My neighbours across the road have a large sign on their door: "Justice for George Floyd". Which prompts me to wonder: what's going on? [And no, they're not black.] Why should the killing of Floyd have aroused such universal interest and universal condemnation? The man was killed in another country. We're a long way from Minneapolis. We don't normally take such an passionate interest in events in other countries....except America, that is. If the police killed a black man in Paris, or Rome, or Rio, or Sydney, there'd be concern, no doubt, but however brutal the murder there's no way my neighbours would be proclaiming their views - hardly controversial - to passers-by and the community in such a public fashion.
I'm sure some of it is the old left hatred of America - fount of all modern evil, and obviously an easy target with its freedom of information and its faults exposed right there for all to see. That kind of gut anti-Americanism is certainly behind much of the undisguised glee on display elsewhere, from the Middle East to China, at this latest US tragedy. But there's more going on. What it shows, surely, is that America is still in many ways at the centre of our world, as it has been, really, since the end of World War 2.

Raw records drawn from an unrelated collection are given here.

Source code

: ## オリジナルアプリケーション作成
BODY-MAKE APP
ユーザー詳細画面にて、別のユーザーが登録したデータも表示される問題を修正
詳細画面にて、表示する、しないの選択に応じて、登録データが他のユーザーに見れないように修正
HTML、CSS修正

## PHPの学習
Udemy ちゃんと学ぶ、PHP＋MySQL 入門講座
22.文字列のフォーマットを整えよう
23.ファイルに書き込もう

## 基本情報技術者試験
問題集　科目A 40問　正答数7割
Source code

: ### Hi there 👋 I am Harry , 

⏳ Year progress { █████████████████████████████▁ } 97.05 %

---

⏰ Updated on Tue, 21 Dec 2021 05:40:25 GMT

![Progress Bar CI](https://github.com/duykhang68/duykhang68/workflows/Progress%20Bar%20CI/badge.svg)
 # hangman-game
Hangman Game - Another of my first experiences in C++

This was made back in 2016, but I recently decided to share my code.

A huge proportion of our popular culture - TV, movies, music - comes if not directly from America, then indirectly. It started in force when the US boomed in the Fifties while the rest of the west, certainly in Europe, was struggling to keep its head above water. And though we like to think things have changed, to a remarkable degree they haven't. In the Sixties the civil rights movement was our movement too. We followed it as though Selma, Alabama, was just south of Basingstoke. Now it's Black Lives Matter - though the echoes here now are greater than they were back then. Back in the Sixties the main issue for the left was Vietnam. The 1968 Grosvenor Square demonstration outside the American embassy was a key moment in the left's development here in the UK. But we weren't even in Vietnam. Harold Wilson, in his wisdom, didn't want the UK to get involved. It didn't matter - we were still out there in force on the street to make our voices heard. And we followed every twist and turn of the anti-war movement in the States - along with everything else over there, from the Black Panthers to Charles Manson to Watergate. It was where the action was. And to an extraordinary extent, for us, it still is.

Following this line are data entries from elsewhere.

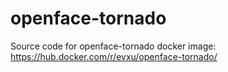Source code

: # openface-tornado
Source code for openface-tornado docker image: https://hub.docker.com/r/evxu/openface-tornado/ 
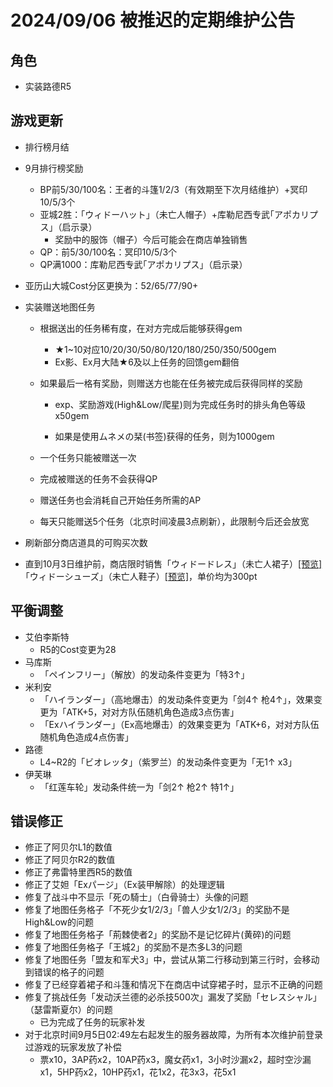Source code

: # 2024/09/06 被推迟的定期维护公告

## 角色

- 实装路德R5

## 游戏更新

- 排行榜月结

- 9月排行榜奖励

  - BP前5/30/100名：王者的斗篷1/2/3（有效期至下次月结维护）+冥印10/5/3个
  - 亚城2胜：「ウィドーハット」（未亡人帽子）+库勒尼西专武｢アポカリプス｣（启示录）
    - 奖励中的服饰（帽子）今后可能会在商店单独销售
  - QP：前5/30/100名：冥印10/5/3个
  - QP满1000：库勒尼西专武｢アポカリプス｣（启示录）

- 亚历山大城Cost分区更换为：52/65/77/90+

- 实装赠送地图任务

  - 根据送出的任务稀有度，在对方完成后能够获得gem

    - ★1~10对应10/20/30/50/80/120/180/250/350/500gem
    - Ex影、Ex月大陆★6及以上任务的回馈gem翻倍

  - 如果最后一格有奖励，则赠送方也能在任务被完成后获得同样的奖励

    - exp、奖励游戏(High&Low/爬星)则为完成任务时的排头角色等级x50gem

    - 如果是使用ムネメの栞(书签)获得的任务，则为1000gem

  - 一个任务只能被赠送一次

  - 完成被赠送的任务不会获得QP

  - 赠送任务也会消耗自己开始任务所需的AP

  - 每天只能赠送5个任务（北京时间凌晨3点刷新），此限制今后还会放宽

- 刷新部分商店道具的可购买次数

- 直到10月3日维护前，商店限时销售「ウィドードレス」（未亡人裙子）[[预览]](../imgs/costumes/ウィドードレス_Preview.jpg)｢ウィドーシューズ｣（未亡人鞋子）[[预览]](../imgs/costumes/ウィドーシューズ_Preview.png)，单价均为300pt

## 平衡调整

- 艾伯李斯特
  - R5的Cost变更为28
- 马库斯
  - 「ペインフリー」（解放）的发动条件变更为「特3↑」
- 米利安
  - 「ハイランダー」（高地爆击）的发动条件变更为「剑4↑ 枪4↑」，效果变更为「ATK+5，对对方队伍随机角色造成3点伤害」
  - 「Exハイランダー」（Ex高地爆击）的效果变更为「ATK+6，对对方队伍随机角色造成4点伤害」
- 路德
  - L4~R2的「ビオレッタ」（紫罗兰）的发动条件变更为「无1↑ x3」
- 伊芙琳
  - 「红莲车轮」发动条件统一为「剑2↑ 枪2↑ 特1↑」

## 错误修正

- 修正了阿贝尔L1的数值
- 修正了阿贝尔R2的数值
- 修正了弗雷特里西R5的数值
- 修正了艾妲「Exパージ」（Ex装甲解除）的处理逻辑
- 修复了战斗中不显示「死の騎士」（白骨骑士）头像的问题
- 修复了地图任务格子「不死少女1/2/3」「兽人少女1/2/3」的奖励不是High&Low的问题
- 修复了地图任务格子「荊棘使者2」的奖励不是记忆碎片(黄碎)的问题
- 修复了地图任务格子「王城2」的奖励不是杰多L3的问题
- 修复了地图任务「盟友和军犬3」中，尝试从第二行移动到第三行时，会移动到错误的格子的问题
- 修复了已经穿着裙子和斗篷和情况下在商店中试穿裙子时，显示不正确的问题
- 修复了挑战任务「发动沃兰德的必杀技500次」漏发了奖励「セレスシャル」（瑟雷斯夏尔）的问题
  - 已为完成了任务的玩家补发
- 对于北京时间9月5日02:49左右起发生的服务器故障，为所有本次维护前登录过游戏的玩家发放了补偿
  - 票x10，3AP药x2，10AP药x3，魔女药x1，3小时沙漏x2，超时空沙漏x1，5HP药x2，10HP药x1，花1x2，花3x3，花5x1
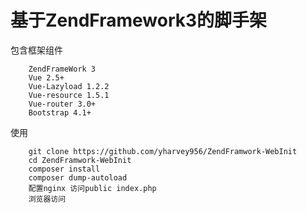 # 基于ZendFramework3的脚手架

包含框架组件

        ZendFrameWork 3
        Vue 2.5+
        Vue-Lazyload 1.2.2
        Vue-resource 1.5.1
        Vue-router 3.0+
        Bootstrap 4.1+


使用
    
        git clone https://github.com/yharvey956/ZendFramwork-WebInit
        cd ZendFramwork-WebInit
        composer install
        composer dump-autoload
        配置nginx 访问public index.php
        浏览器访问 
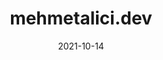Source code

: ---
title: mehmetalici.dev
icon: coffee
date: 2021-10-14
weight: 30
description: >
    This personal website built using the amazing Congo theme
externalUrl: https://github.com/mehmetalici/mehmetalici.github.io
---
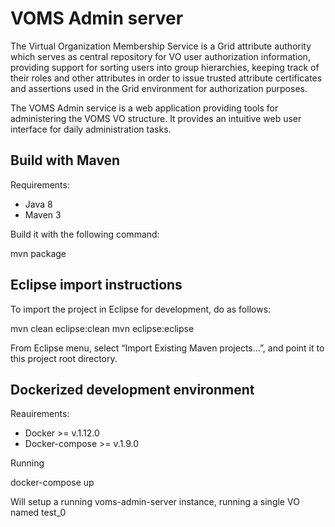 # VOMS Admin server

The Virtual Organization Membership Service is a Grid attribute authority which
serves as central repository for VO user authorization information, providing
support for sorting users into group hierarchies, keeping track of their roles
and other attributes in order to issue trusted attribute certificates and
assertions used in the Grid environment for authorization purposes.

The VOMS Admin service is a web application providing tools for administering
the VOMS VO structure. It provides an intuitive web user interface for daily
administration tasks.

## Build with Maven

Requirements:

- Java 8
- Maven 3

Build it with the following command:

  mvn package

## Eclipse import instructions

To import the project in Eclipse for development, do as follows:

  mvn clean eclipse:clean
  mvn eclipse:eclipse

From Eclipse menu, select “Import Existing Maven projects...”, and
point it to this project root directory.

## Dockerized development environment

Reauirements:

- Docker >= v.1.12.0
- Docker-compose >= v.1.9.0

Running

  docker-compose up

Will setup a running voms-admin-server instance, running a single VO named test_0
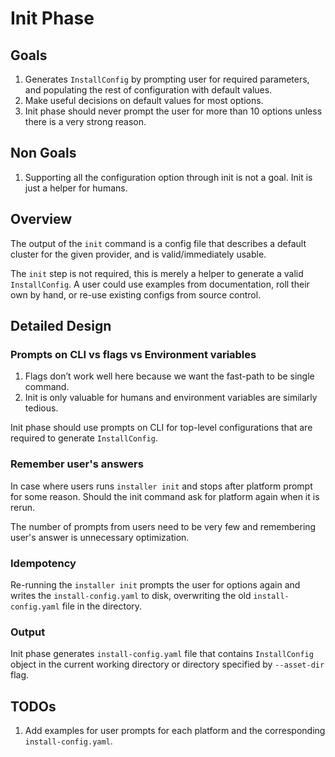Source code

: # Init Phase

## Goals

1. Generates `InstallConfig` by prompting user for required parameters, and populating the rest of configuration with default values.
2. Make useful decisions on default values for most options.
3. Init phase should never prompt the user for more than 10 options unless there is a very strong reason.

## Non Goals

1. Supporting all the configuration option through init is not a goal. Init is just a helper for humans.

## Overview

The output of the `init` command is a config file that describes a default cluster for the given provider, and is valid/immediately usable.

The `init` step is not required, this is merely a helper to generate a valid `InstallConfig`. A user could use examples from documentation, roll their own by hand, or re-use existing configs from source control.

## Detailed Design

### Prompts on CLI vs flags vs Environment variables

1. Flags don’t work well here because we want the fast-path to be single command.
2. Init is only valuable for humans and environment variables are similarly tedious.

Init phase should use prompts on CLI for top-level configurations that are required to generate `InstallConfig`.

### Remember user's answers

In case where users runs `installer init` and stops after platform prompt for some reason. Should the init command ask for platform again when it is rerun.

The number of prompts from users need to be very few and remembering user's answer is unnecessary optimization.

### Idempotency

Re-running the `installer init` prompts the user for options again and writes the `install-config.yaml` to disk, overwriting the old `install-config.yaml` file in the directory.

### Output

Init phase generates `install-config.yaml` file that contains `InstallConfig` object in the current working directory or directory specified by `--asset-dir` flag.

## TODOs

1. Add examples for user prompts for each platform and the corresponding `install-config.yaml`.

Historian Tom Holland at UnHerd has been having similar thoughts:
Why has the death of a man across the Atlantic, at the hands of a police force equipped with immeasurably more guns than our own, in a country with a very different history of race relations, become a topic of such consuming interest in Britain? It is not as though the United States is the only superpower in which terrible things are currently happening.

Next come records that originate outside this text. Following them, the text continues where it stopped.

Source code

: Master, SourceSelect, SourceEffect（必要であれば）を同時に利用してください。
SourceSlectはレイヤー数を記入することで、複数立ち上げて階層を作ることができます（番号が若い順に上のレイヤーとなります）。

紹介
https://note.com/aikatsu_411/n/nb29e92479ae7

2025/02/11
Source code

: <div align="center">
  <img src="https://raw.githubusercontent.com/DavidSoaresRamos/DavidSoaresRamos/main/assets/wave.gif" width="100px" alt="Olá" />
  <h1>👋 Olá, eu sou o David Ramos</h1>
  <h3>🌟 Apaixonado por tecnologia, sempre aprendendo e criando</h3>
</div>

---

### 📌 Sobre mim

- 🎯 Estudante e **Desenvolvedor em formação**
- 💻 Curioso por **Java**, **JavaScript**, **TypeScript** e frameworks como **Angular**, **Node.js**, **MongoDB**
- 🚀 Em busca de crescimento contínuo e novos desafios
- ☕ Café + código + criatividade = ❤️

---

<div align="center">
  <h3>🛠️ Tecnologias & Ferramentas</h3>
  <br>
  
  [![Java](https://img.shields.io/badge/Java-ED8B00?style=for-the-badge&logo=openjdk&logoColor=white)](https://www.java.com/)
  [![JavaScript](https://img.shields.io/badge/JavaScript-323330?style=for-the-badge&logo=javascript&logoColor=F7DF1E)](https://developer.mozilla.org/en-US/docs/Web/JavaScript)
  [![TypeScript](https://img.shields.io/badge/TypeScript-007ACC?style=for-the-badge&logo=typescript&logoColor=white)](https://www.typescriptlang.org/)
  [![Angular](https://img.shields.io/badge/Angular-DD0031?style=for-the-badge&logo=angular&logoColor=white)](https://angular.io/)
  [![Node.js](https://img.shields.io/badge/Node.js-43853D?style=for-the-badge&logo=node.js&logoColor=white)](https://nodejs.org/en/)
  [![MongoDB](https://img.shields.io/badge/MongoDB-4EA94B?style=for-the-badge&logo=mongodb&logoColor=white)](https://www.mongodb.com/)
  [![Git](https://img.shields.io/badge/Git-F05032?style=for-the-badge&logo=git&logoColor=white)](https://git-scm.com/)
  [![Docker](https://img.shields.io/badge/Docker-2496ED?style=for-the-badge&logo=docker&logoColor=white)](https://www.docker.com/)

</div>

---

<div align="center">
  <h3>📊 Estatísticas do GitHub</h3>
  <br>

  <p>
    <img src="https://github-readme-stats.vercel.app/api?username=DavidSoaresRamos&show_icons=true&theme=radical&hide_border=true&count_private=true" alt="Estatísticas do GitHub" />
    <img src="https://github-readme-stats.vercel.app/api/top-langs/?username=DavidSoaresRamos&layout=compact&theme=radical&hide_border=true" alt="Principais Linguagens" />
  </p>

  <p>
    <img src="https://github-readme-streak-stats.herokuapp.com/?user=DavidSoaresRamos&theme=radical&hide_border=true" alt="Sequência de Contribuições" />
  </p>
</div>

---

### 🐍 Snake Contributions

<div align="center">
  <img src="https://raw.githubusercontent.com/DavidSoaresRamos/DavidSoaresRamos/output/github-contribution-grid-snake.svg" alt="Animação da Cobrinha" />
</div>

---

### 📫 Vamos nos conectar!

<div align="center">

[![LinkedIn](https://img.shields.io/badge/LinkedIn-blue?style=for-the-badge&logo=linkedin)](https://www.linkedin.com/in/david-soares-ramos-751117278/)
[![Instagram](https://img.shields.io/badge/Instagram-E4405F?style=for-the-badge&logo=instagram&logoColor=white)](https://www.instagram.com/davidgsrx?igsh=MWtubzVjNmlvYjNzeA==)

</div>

Why, if people in Britain feel that they have a moral responsibility to march against Donald Trump, are they not also breaking the lockdown to protest the crushing of liberty in Hong Kong — a city that was, unlike America, a British colony as recently as 1997? Why, when the death of a black man in Minneapolis can provoke such anguish among minorities here, has the detention of a million Muslims in Xinjiang — and a systematic attempt by the Chinese government at cultural genocide — failed to provoke a matching storm? [...]
Britain has been in hock now to American narratives for at least a century. Sharing as we do a common language with Hollywood, we have always been readier than other nations to be seduced by its mythologies. Today, in an era of computer games and box sets, these mythologies have become more potent, more influential than ever.
But he takes it further, seeing this as a continuation of that great story of America as our promised land - trying again, and failing again, to live up to its destiny as the "City on a Hill":
As minorities mass on the banks of the Jordan to attempt yet again to ford the river, white liberals — often literally kneeling and raising their hands in prayer as they do so — confess their sins and beg for absolution. Only through repentance, their conveners preach, is there any prospect of obtaining salvation. The activists, however, are not merely addressing those gathered before them. Their gaze, as the gaze of preachers in America has always been, right from the very first voyages of the Puritans across the Atlantic to New England, is fixed on the world beyond. Their summons is to sinners everywhere — in London as in New York, in Amsterdam as in Los Angeles. Their ambition is to serve as a city on a hill.
It is also remarkable that there is so little empathy for the pregnant women who had a gun held to her stomach.